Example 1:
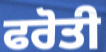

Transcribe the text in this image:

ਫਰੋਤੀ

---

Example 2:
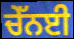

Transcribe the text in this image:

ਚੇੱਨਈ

▶ [Task to complete]
Copy the listing in full and without alteration, omitting every picture.

▶ [Reply]
Example 1:

Transcribe the text in this image:

ਫਰੋਤੀ

---

Example 2:

Transcribe the text in this image:

ਚੇੱਨਈ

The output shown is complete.